Work instruction:
Scan the listing and copy each line where the word "status" is present.

Records for this exercise:
>>>
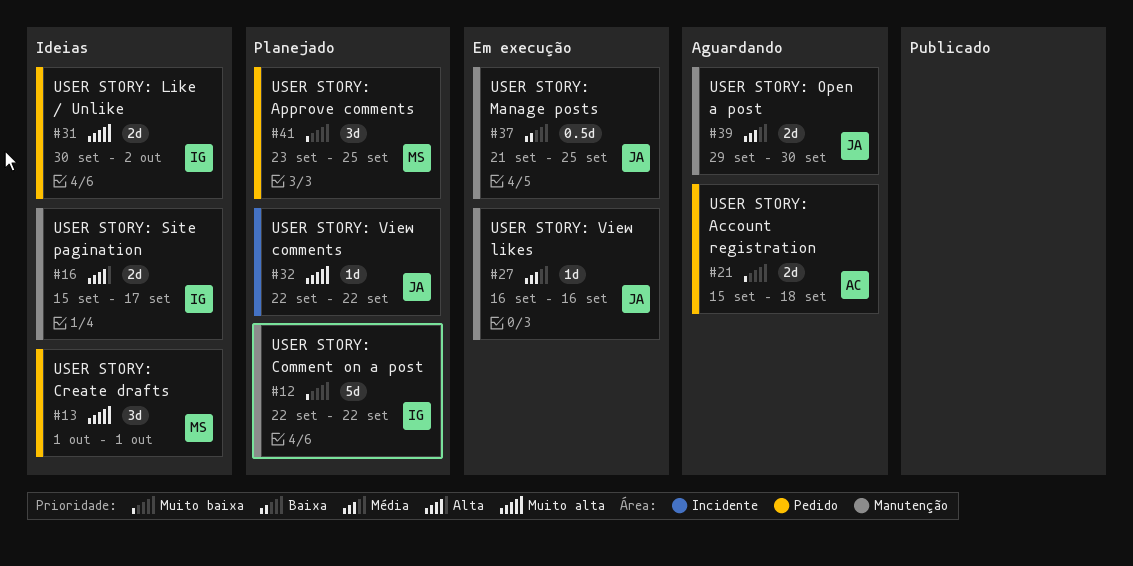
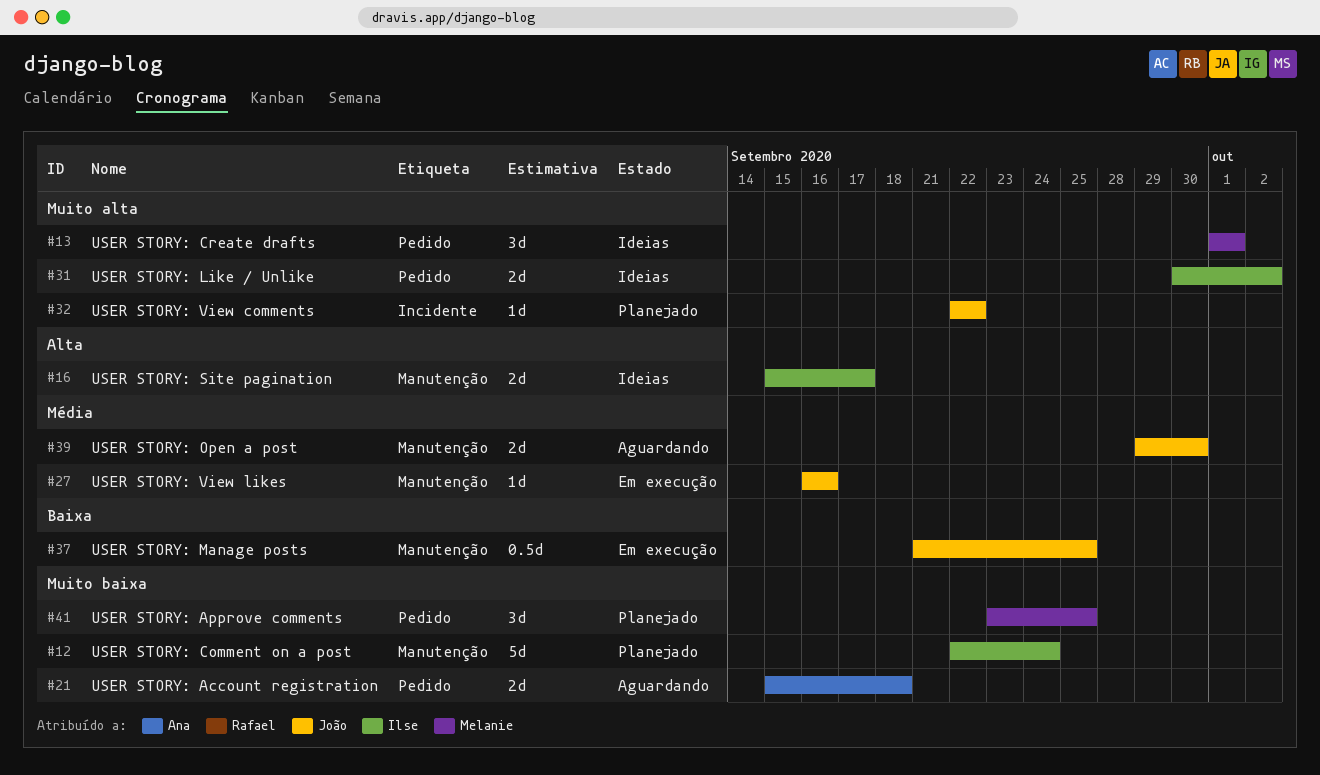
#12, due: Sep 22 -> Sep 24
<<<
>>>
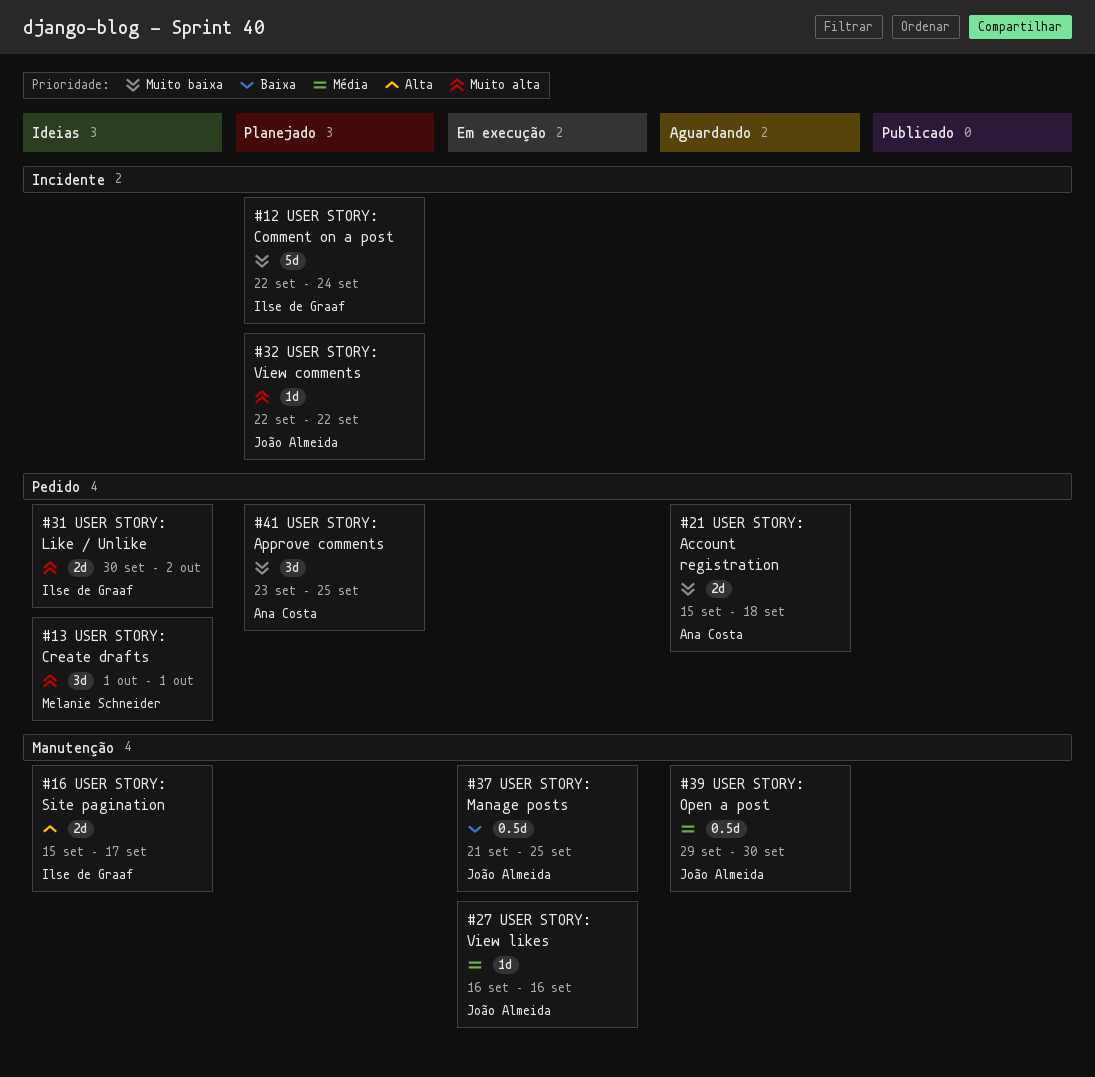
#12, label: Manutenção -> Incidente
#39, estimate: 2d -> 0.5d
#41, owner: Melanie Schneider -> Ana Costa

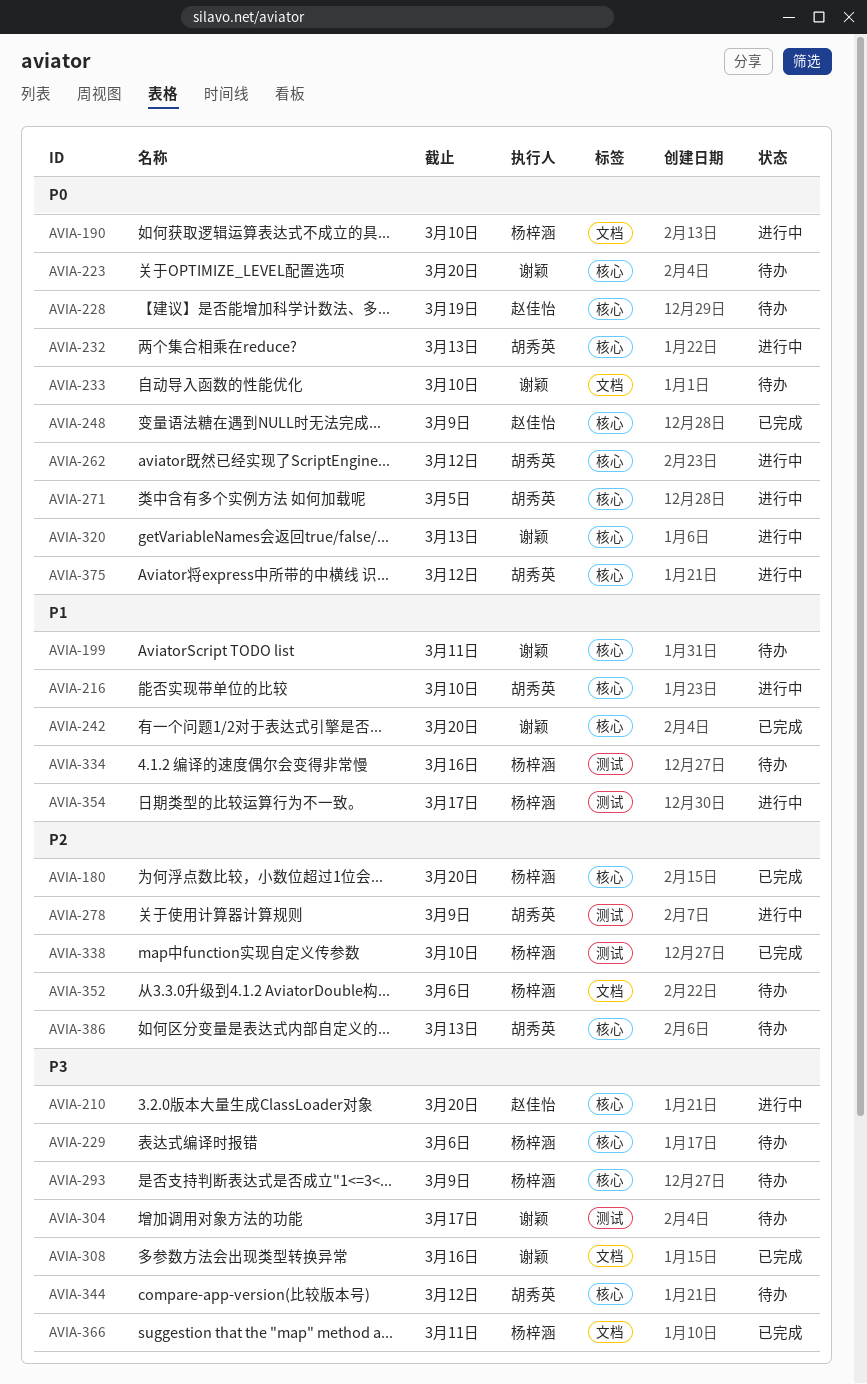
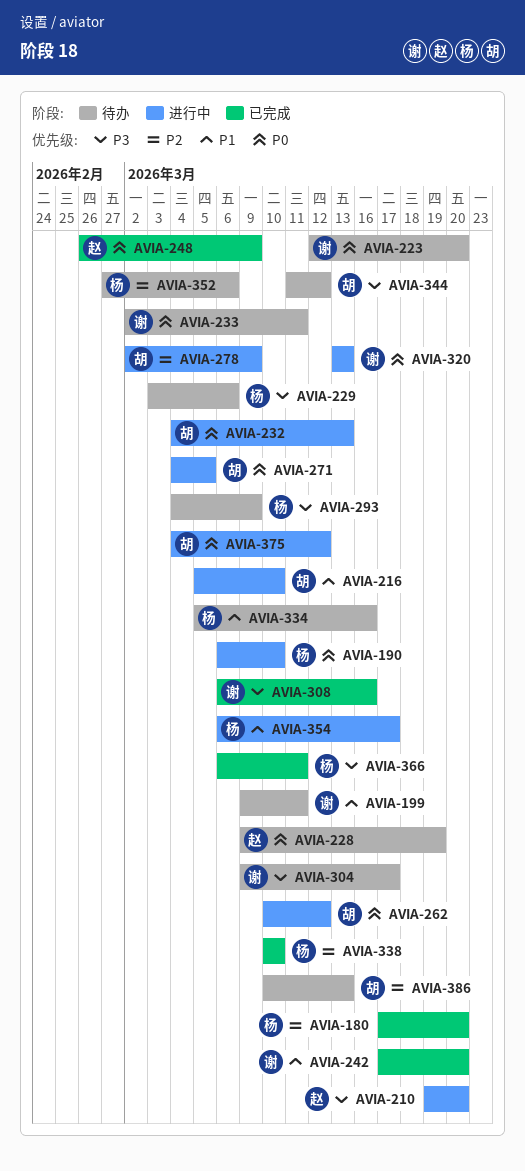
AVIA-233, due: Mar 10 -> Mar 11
<<<
>>>
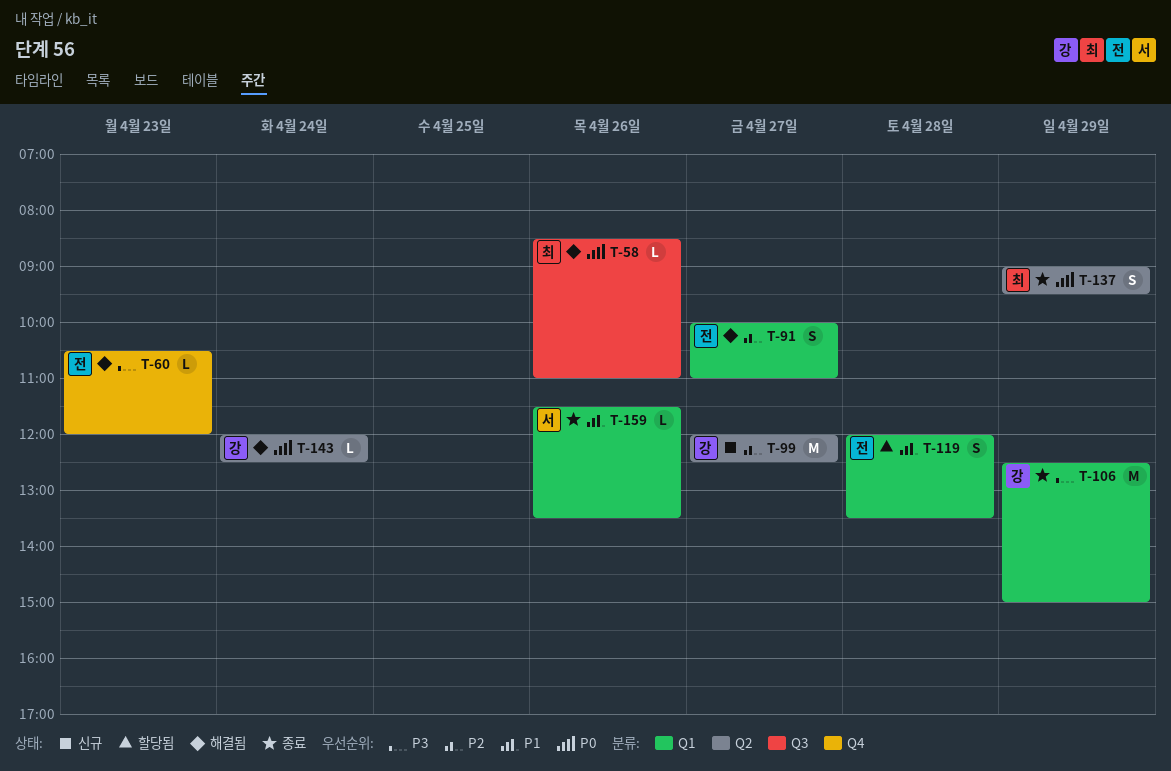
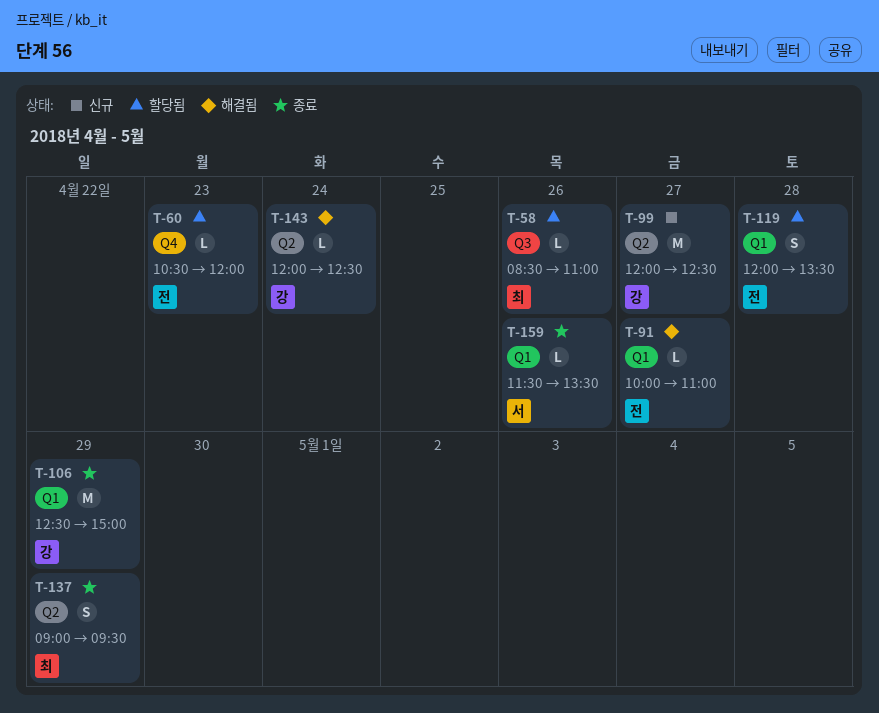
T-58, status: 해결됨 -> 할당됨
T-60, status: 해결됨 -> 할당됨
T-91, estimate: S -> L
<<<
Response for this exercise:
T-58, status: 해결됨 -> 할당됨
T-60, status: 해결됨 -> 할당됨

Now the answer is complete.